1. Payment Flow Design

I’m building a payment gateway for online merchants. Explain a typical card payment flow (auth, capture, settlement) and suggest an API design with key endpoints. Include how to handle retries, idempotency, and webhooks.

2. Fraud & Risk Brainstorm

_I run a marketplace for digital collectibles. List 15 potential fraud patterns and risk signals I should monitor, grouped by:

 * user behavior
 * device/network
 * transaction patterns
 * merchant behavior

For each, suggest how I might measure it._

3. Policy / Process Draft

Draft a “Transaction Review & Manual Approval” runbook for a small risk team. Include: triage steps, what data to check, when to approve/decline, and when to escalate.

4. Product Metrics & Experiments

We want to increase our checkout conversion rate without blowing up fraud losses. Propose a set of experiments and levers we can pull, and explain the key metrics and trade-offs for each.

Prompting Tips

  • Be specific about context. Mention whether you’re a PSP, marketplace, SaaS platform, or merchant.
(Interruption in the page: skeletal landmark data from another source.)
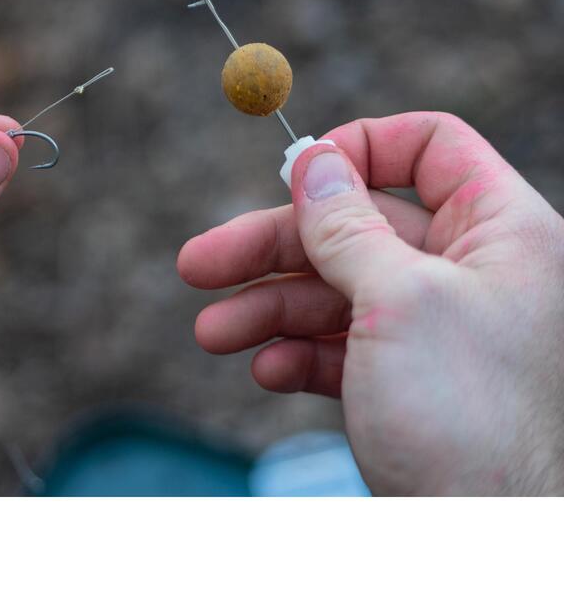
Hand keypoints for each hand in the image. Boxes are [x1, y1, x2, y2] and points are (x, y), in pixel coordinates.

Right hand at [178, 113, 563, 494]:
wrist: (486, 551)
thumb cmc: (467, 418)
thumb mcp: (397, 301)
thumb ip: (348, 224)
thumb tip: (314, 158)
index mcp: (498, 232)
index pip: (432, 148)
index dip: (362, 148)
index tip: (298, 172)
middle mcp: (468, 272)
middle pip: (355, 226)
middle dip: (272, 247)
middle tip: (200, 263)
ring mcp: (432, 327)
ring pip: (335, 291)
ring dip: (268, 308)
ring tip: (212, 333)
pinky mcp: (404, 379)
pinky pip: (340, 348)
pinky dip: (298, 355)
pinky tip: (265, 370)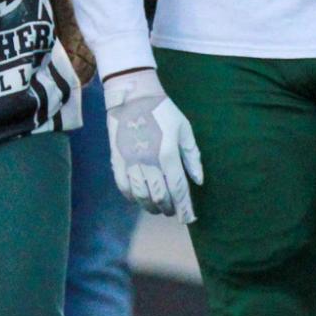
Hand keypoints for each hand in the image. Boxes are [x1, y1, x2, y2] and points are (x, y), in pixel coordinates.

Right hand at [104, 68, 203, 221]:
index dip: (184, 207)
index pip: (178, 189)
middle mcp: (148, 162)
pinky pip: (123, 186)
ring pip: (141, 195)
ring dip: (150, 206)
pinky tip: (139, 198)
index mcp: (168, 154)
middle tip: (173, 211)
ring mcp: (130, 162)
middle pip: (159, 196)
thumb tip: (198, 180)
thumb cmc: (163, 111)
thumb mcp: (184, 129)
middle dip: (168, 208)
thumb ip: (192, 156)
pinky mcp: (117, 160)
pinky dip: (132, 197)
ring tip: (157, 207)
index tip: (188, 218)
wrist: (133, 96)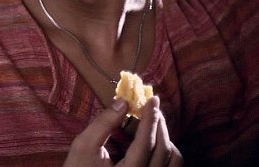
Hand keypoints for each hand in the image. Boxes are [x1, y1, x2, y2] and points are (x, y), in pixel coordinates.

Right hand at [63, 96, 182, 165]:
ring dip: (167, 139)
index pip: (145, 143)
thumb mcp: (83, 146)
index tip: (152, 99)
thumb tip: (123, 102)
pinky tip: (155, 142)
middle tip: (152, 106)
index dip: (150, 118)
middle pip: (163, 151)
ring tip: (154, 123)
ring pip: (174, 161)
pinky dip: (168, 152)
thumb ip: (102, 124)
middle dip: (159, 125)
  • Describe your constraints. Regions, payment methods, target customers, or compliance boundaries.

  • Ask for formats. For example: “Give me a table of risk signals and business impact” or “Summarize this in bullet points for leadership.”

Limitations

📡 No live data access The model cannot see your production systems, bank accounts, or customer data. It only reasons over text you provide.

💰 Not investment advice It should not be used to pick stocks, crypto, or other investments.

⚖️ Not a substitute for lawyers or regulators Use it to draft and brainstorm, then confirm with legal/compliance professionals.